#### [DATA FOR THIS TASK]

────────────────────────────────────────

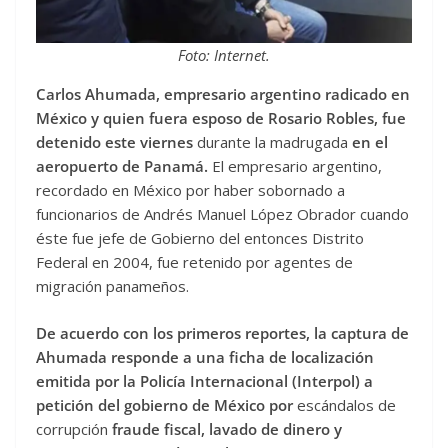
Foto: Internet.
Carlos Ahumada, empresario argentino radicado en
México y quien fuera esposo de Rosario Robles, fue
detenido este viernes
durante la madrugada
en el
aeropuerto de Panamá.
El empresario argentino,
recordado en México por haber sobornado a
funcionarios de Andrés Manuel López Obrador cuando
éste fue jefe de Gobierno del entonces Distrito
Federal en 2004, fue retenido por agentes de
migración panameños.
De acuerdo con los primeros reportes, la captura de
Ahumada responde a una ficha de localización
emitida por la Policía Internacional (Interpol) a
petición del gobierno de México
por
escándalos de
corrupción
fraude fiscal, lavado de dinero y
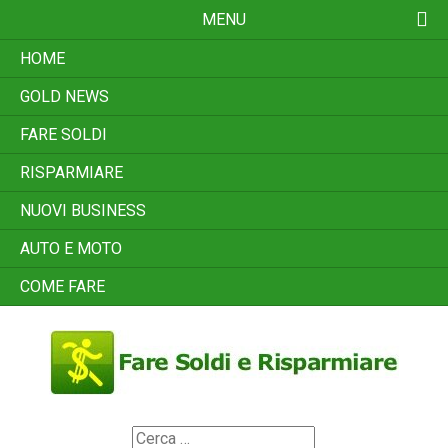
Skip
MENU
to
content
HOME
GOLD NEWS
FARE SOLDI
RISPARMIARE
NUOVI BUSINESS
AUTO E MOTO
COME FARE
Search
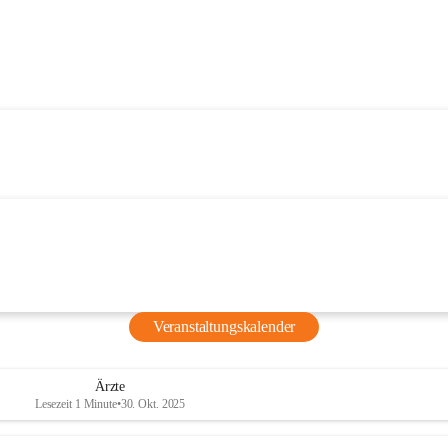
Veranstaltungskalender
Ärzte
Lesezeit 1 Minute
•
30. Okt. 2025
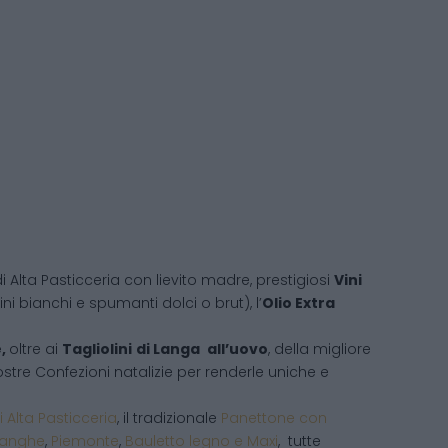
i Alta Pasticceria con lievito madre, prestigiosi
Vini
ni bianchi e spumanti dolci o brut), l’
Olio Extra
e,
oltre ai
Tagliolini
di Langa
all’uovo
, della migliore
 vostre Confezioni natalizie per renderle uniche e
i Alta Pasticceria
, il tradizionale
Panettone con
Langhe
,
Piemonte
,
Bauletto legno e Maxi
, tutte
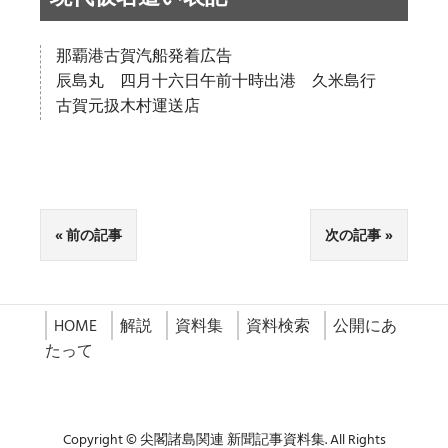
那覇港古賀汽船発着広告
辰島丸 四月十六日午前十時出港 久米島行
古賀元扱木村運送店
前の記事
次の記事
HOME
解説
資料集
資料検索
公開にあ
たって
Copyright © 尖閣諸島関連 新聞記事資料集. All Rights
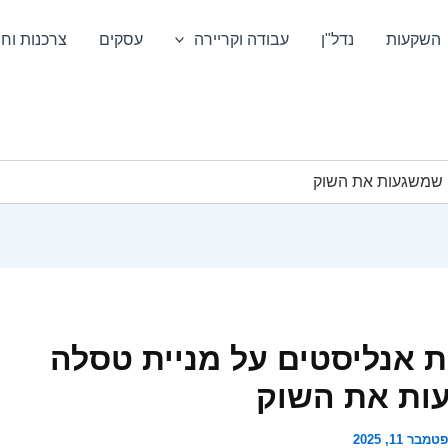
השקעות
נדל"ן
עבודה וקריירה
עסקים
צרכנות וחס
 שמשגעות את השוק
 אנליסטים על מניית טסלה
ות את השוק
מבר 11, 2025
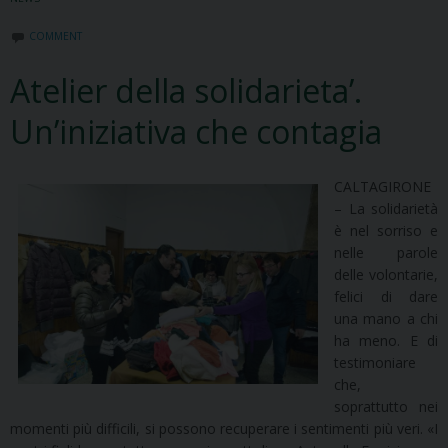
COMMENT
Atelier della solidarieta’.
Un’iniziativa che contagia
CALTAGIRONE
– La solidarietà
è nel sorriso e
nelle parole
delle volontarie,
felici di dare
una mano a chi
ha meno. E di
testimoniare
che,
soprattutto nei
momenti più difficili, si possono recuperare i sentimenti più veri. «I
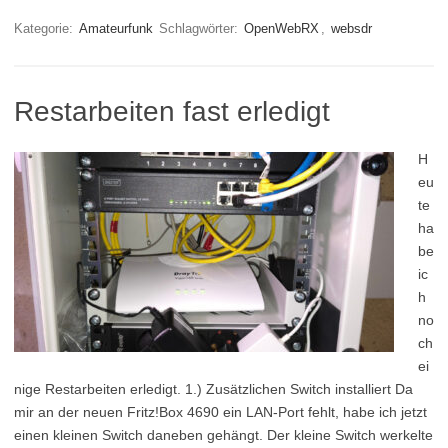
Kategorie:
Amateurfunk
Schlagwörter:
OpenWebRX
,
websdr
Restarbeiten fast erledigt
H
eu
te
ha
be
ic
h
no
ch
ei
nige Restarbeiten erledigt. 1.) Zusätzlichen Switch installiert Da
mir an der neuen Fritz!Box 4690 ein LAN-Port fehlt, habe ich jetzt
einen kleinen Switch daneben gehängt. Der kleine Switch werkelte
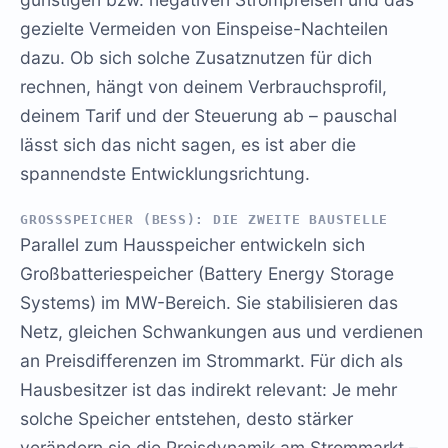
gezielte Vermeiden von Einspeise-Nachteilen
dazu. Ob sich solche Zusatznutzen für dich
rechnen, hängt von deinem Verbrauchsprofil,
deinem Tarif und der Steuerung ab – pauschal
lässt sich das nicht sagen, es ist aber die
spannendste Entwicklungsrichtung.
GROSSSPEICHER (BESS): DIE ZWEITE BAUSTELLE
Parallel zum Hausspeicher entwickeln sich
Großbatteriespeicher (Battery Energy Storage
Systems) im MW-Bereich. Sie stabilisieren das
Netz, gleichen Schwankungen aus und verdienen
an Preisdifferenzen im Strommarkt. Für dich als
Hausbesitzer ist das indirekt relevant: Je mehr
solche Speicher entstehen, desto stärker
verändern sie die Preisdynamik am Strommarkt –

────────────────────────────────────────

#### [YOUR GOAL]
Reproduce every line of text in the data above with identical wording and in the same order, leaving out the pictures.

#### [RESPONSE BELOW]
Foto: Internet.
Carlos Ahumada, empresario argentino radicado en
México y quien fuera esposo de Rosario Robles, fue
detenido este viernes
durante la madrugada
en el
aeropuerto de Panamá.
El empresario argentino,
recordado en México por haber sobornado a
funcionarios de Andrés Manuel López Obrador cuando
éste fue jefe de Gobierno del entonces Distrito
Federal en 2004, fue retenido por agentes de
migración panameños.
De acuerdo con los primeros reportes, la captura de
Ahumada responde a una ficha de localización
emitida por la Policía Internacional (Interpol) a
petición del gobierno de México
por
escándalos de
corrupción
fraude fiscal, lavado de dinero y
Skip
MENU
to
content
HOME
GOLD NEWS
FARE SOLDI
RISPARMIARE
NUOVI BUSINESS
AUTO E MOTO
COME FARE
Search
Veranstaltungskalender
Ärzte
Lesezeit 1 Minute
•
30. Okt. 2025
i Alta Pasticceria con lievito madre, prestigiosi
Vini
ni bianchi e spumanti dolci o brut), l’
Olio Extra
e,
oltre ai
Tagliolini
di Langa
all’uovo
, della migliore
 vostre Confezioni natalizie per renderle uniche e
i Alta Pasticceria
, il tradizionale
Panettone con
Langhe
,
Piemonte
,
Bauletto legno e Maxi
, tutte
那覇港古賀汽船発着広告
辰島丸 四月十六日午前十時出港 久米島行
古賀元扱木村運送店
前の記事
次の記事
HOME
解説
資料集
資料検索
公開にあ
たって
Copyright © 尖閣諸島関連 新聞記事資料集. All Rights
השקעות
נדל"ן
עבודה וקריירה
עסקים
צרכנות וחס
 שמשגעות את השוק
 אנליסטים על מניית טסלה
ות את השוק
מבר 11, 2025
COMMENT
Atelier della solidarieta’.
Un’iniziativa che contagia
CALTAGIRONE
– La solidarietà
è nel sorriso e
nelle parole
delle volontarie,
felici di dare
una mano a chi
ha meno. E di
testimoniare
che,
soprattutto nei
momenti più difficili, si possono recuperare i sentimenti più veri. «I
Kategorie:
Amateurfunk
Schlagwörter:
OpenWebRX
,
websdr
Restarbeiten fast erledigt
H
eu
te
ha
be
ic
h
no
ch
ei
nige Restarbeiten erledigt. 1.) Zusätzlichen Switch installiert Da
mir an der neuen Fritz!Box 4690 ein LAN-Port fehlt, habe ich jetzt
einen kleinen Switch daneben gehängt. Der kleine Switch werkelte
gezielte Vermeiden von Einspeise-Nachteilen
dazu. Ob sich solche Zusatznutzen für dich
rechnen, hängt von deinem Verbrauchsprofil,
deinem Tarif und der Steuerung ab – pauschal
lässt sich das nicht sagen, es ist aber die
spannendste Entwicklungsrichtung.
GROSSSPEICHER (BESS): DIE ZWEITE BAUSTELLE
Parallel zum Hausspeicher entwickeln sich
Großbatteriespeicher (Battery Energy Storage
Systems) im MW-Bereich. Sie stabilisieren das
Netz, gleichen Schwankungen aus und verdienen
an Preisdifferenzen im Strommarkt. Für dich als
Hausbesitzer ist das indirekt relevant: Je mehr
solche Speicher entstehen, desto stärker
verändern sie die Preisdynamik am Strommarkt –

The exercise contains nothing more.